Stored data:
== Segment start ==

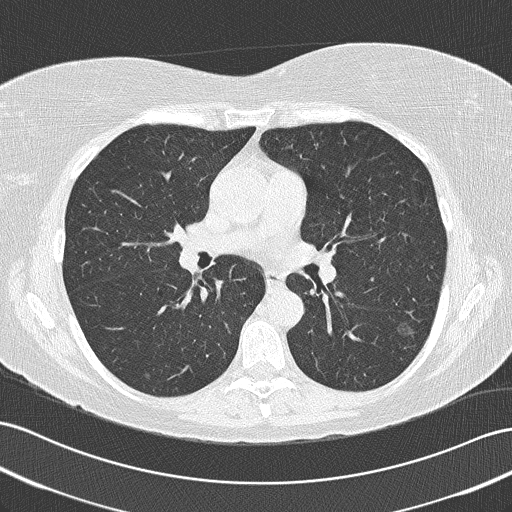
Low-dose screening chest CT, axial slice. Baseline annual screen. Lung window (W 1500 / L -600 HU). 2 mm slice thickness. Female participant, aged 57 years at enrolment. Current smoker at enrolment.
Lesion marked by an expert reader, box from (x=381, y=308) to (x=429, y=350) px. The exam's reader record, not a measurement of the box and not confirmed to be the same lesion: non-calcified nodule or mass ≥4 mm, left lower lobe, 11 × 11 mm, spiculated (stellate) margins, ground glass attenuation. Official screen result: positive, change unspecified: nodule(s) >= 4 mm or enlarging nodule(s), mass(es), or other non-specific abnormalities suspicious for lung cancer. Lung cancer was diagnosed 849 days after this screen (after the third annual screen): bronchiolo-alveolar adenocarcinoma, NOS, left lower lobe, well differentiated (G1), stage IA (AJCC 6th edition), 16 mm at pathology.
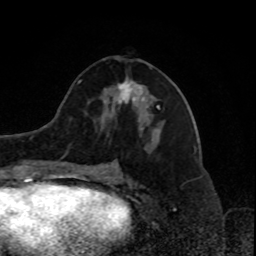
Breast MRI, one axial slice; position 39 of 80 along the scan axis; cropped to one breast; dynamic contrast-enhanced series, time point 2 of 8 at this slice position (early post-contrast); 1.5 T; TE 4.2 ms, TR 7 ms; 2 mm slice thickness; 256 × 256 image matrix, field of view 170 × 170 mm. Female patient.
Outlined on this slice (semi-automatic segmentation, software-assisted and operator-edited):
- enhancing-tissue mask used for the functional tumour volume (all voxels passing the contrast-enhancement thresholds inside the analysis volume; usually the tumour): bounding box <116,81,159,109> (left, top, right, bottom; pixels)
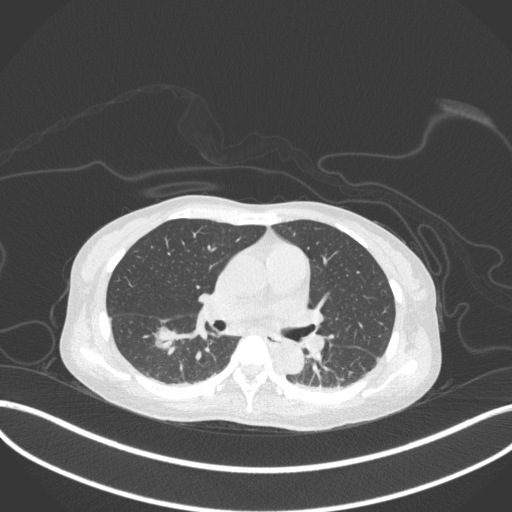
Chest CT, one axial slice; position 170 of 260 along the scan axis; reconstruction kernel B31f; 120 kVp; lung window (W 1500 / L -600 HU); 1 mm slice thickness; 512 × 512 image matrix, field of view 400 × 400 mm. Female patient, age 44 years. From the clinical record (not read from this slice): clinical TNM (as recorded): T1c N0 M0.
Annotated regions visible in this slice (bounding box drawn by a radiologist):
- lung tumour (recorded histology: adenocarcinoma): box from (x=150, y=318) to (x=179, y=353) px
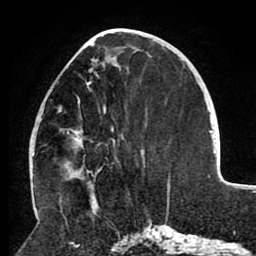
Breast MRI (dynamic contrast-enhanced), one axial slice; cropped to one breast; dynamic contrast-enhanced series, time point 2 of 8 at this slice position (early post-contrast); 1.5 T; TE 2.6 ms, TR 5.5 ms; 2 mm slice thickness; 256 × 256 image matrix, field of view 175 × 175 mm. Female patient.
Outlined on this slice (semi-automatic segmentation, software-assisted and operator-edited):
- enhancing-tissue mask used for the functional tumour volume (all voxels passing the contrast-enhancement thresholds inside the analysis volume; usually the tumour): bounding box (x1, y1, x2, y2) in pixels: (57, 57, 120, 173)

== Segment end ==

The task: Would you write out an exact copy of the entries above, with no images?

Problem solution:
Low-dose screening chest CT, axial slice. Baseline annual screen. Lung window (W 1500 / L -600 HU). 2 mm slice thickness. Female participant, aged 57 years at enrolment. Current smoker at enrolment.
Lesion marked by an expert reader, box from (x=381, y=308) to (x=429, y=350) px. The exam's reader record, not a measurement of the box and not confirmed to be the same lesion: non-calcified nodule or mass ≥4 mm, left lower lobe, 11 × 11 mm, spiculated (stellate) margins, ground glass attenuation. Official screen result: positive, change unspecified: nodule(s) >= 4 mm or enlarging nodule(s), mass(es), or other non-specific abnormalities suspicious for lung cancer. Lung cancer was diagnosed 849 days after this screen (after the third annual screen): bronchiolo-alveolar adenocarcinoma, NOS, left lower lobe, well differentiated (G1), stage IA (AJCC 6th edition), 16 mm at pathology.
Breast MRI, one axial slice; position 39 of 80 along the scan axis; cropped to one breast; dynamic contrast-enhanced series, time point 2 of 8 at this slice position (early post-contrast); 1.5 T; TE 4.2 ms, TR 7 ms; 2 mm slice thickness; 256 × 256 image matrix, field of view 170 × 170 mm. Female patient.
Outlined on this slice (semi-automatic segmentation, software-assisted and operator-edited):
- enhancing-tissue mask used for the functional tumour volume (all voxels passing the contrast-enhancement thresholds inside the analysis volume; usually the tumour): bounding box <116,81,159,109> (left, top, right, bottom; pixels)
Chest CT, one axial slice; position 170 of 260 along the scan axis; reconstruction kernel B31f; 120 kVp; lung window (W 1500 / L -600 HU); 1 mm slice thickness; 512 × 512 image matrix, field of view 400 × 400 mm. Female patient, age 44 years. From the clinical record (not read from this slice): clinical TNM (as recorded): T1c N0 M0.
Annotated regions visible in this slice (bounding box drawn by a radiologist):
- lung tumour (recorded histology: adenocarcinoma): box from (x=150, y=318) to (x=179, y=353) px
Breast MRI (dynamic contrast-enhanced), one axial slice; cropped to one breast; dynamic contrast-enhanced series, time point 2 of 8 at this slice position (early post-contrast); 1.5 T; TE 2.6 ms, TR 5.5 ms; 2 mm slice thickness; 256 × 256 image matrix, field of view 175 × 175 mm. Female patient.
Outlined on this slice (semi-automatic segmentation, software-assisted and operator-edited):
- enhancing-tissue mask used for the functional tumour volume (all voxels passing the contrast-enhancement thresholds inside the analysis volume; usually the tumour): bounding box (x1, y1, x2, y2) in pixels: (57, 57, 120, 173)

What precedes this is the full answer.